*EXTRACTED TEXT:*
STEPFPGA & Verilog
A quick guide to the FPGA part for Traffic Light project
Last updated
A quick guide to the FPGA part for Traffic Light project
Last updated
To run the code on STEPFPGA, you can either use WebIDE (ππ) or Lattice Diamond IDE (π) for code compiling and flashing.
Create a Verilog design file as indicated.
The complete Verilog code for this project is given below.
module Crossroad_Smart_v2 (
input clk, rst_n,
input WalkSignal_2, WalkSignal_4, CarSignal_2, CarSignal_4,
input LDR_Sen,
input comp_out,
output pwm_in,
output [7:0] digital_out,
output reg road_light,
output reg [2:0] Traffic_Main, //R,G,Y
output reg [2:0] Traffic_Small, //R,G,Y
output [8:0] segment_led_1, //MSB~LSB = SEG,DP,G,F,E,D,C,B,A
output [8:0] segment_led_2 //MSB~LSB = SEG,DP,G,F,E,D,C,B,A
);
wire [7:0] bcdcode;
localparam S1 = 3'b000, //master green , small red
S2 = 3'b001, //master yellow , small red
S3 = 3'b010, //master red , small green
S4 = 3'b011, //master red , small yellow
S5 = 3'b100, //master green , small red
S6 = 3'b101, //master yellow , small red
S7 = 3'b110, //master red , small green
S8 = 3'b111; //master red , small yellow
localparam RED = 3'b100, GREEN = 3'b010, YELLOW = 3'b001;
wire pedestrain2;
debounce debU1 (clk, WalkSignal_2, pedestrain2);
wire pedestrain4;
debounce debU2 (clk, WalkSignal_4, pedestrain4);
// ***** Segment 1 - Synchronize the transition of the 8 states ******
// Generate 1Hz signal
reg clk_1Hz;
reg [23:0] cnt;
always @(posedge clk or negedge rst_n)

*REQUIRED ACTIONS:*
1. Answer these questions about the STEPFPGA traffic light guide, one per line:
(a) Which two tools does the guide say can be used to compile and flash the code on STEPFPGA?
(b) What is the name of the module in the Verilog code?
(c) What binary value is assigned to state S3?
2. Set down the STEPFPGA traffic light guide from "STEPFPGA & Verilog" up to and including "compiling and flashing.".
3. Resume the Verilog code in the STEPFPGA traffic light guide from the point where it stops.

*SOURCE DATA:*
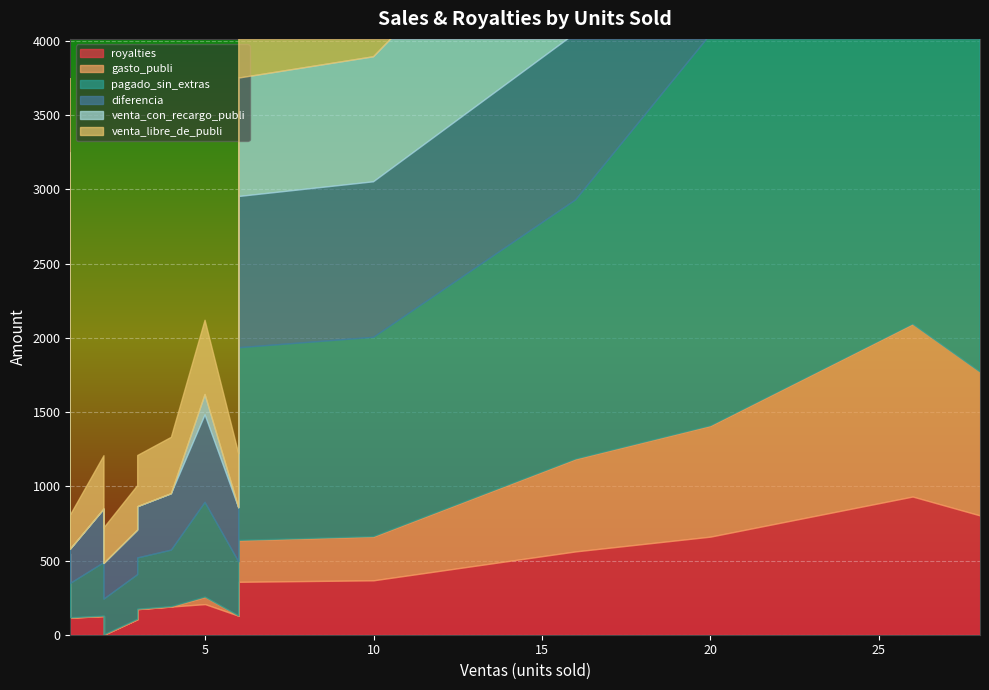

How many values in the diferencia series exceed 589?

8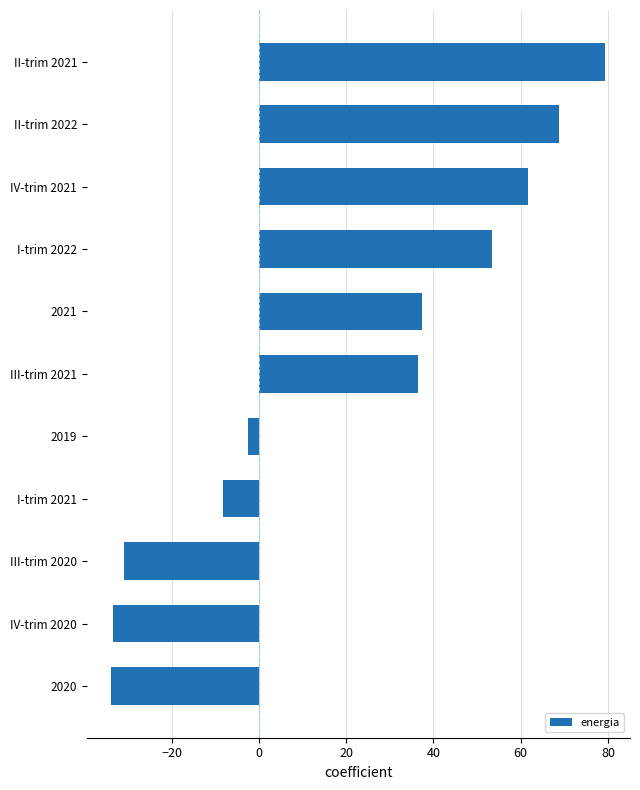

How many series are shown in this chart?

1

*ANSWERS PER TASK:*
1.
(a) WebIDE or Lattice Diamond IDE
(b) Crossroad_Smart_v2
(c) 3'b010

2.
STEPFPGA & Verilog
A quick guide to the FPGA part for Traffic Light project
Last updated
A quick guide to the FPGA part for Traffic Light project
Last updated
To run the code on STEPFPGA, you can either use WebIDE (ππ) or Lattice Diamond IDE (π) for code compiling and flashing.

3.
begin
if(!rst_n) begin
cnt <= 0;
clk_1Hz <= 0;
end else if(cnt == 24'd5_999_999) begin
cnt<=0;
clk_1Hz <= ~clk_1Hz;
end else cnt<=cnt+1'b1;
end
reg [7:0] timecnt;
always @(posedge clk_1Hz or negedge rst_n) begin
if(!rst_n) c_state <= S1;
else c_state <= n_state;
end
// Segment 2 - Describe the transitions of states
reg [2:0] c_state,n_state;
wire SmallAve_Wakeup = pedestrain2 & pedestrain4 & CarSignal_2 & CarSignal_4;
always @(*) begin
if(!rst_n)begin
n_state = S1;
end
else begin
case(c_state)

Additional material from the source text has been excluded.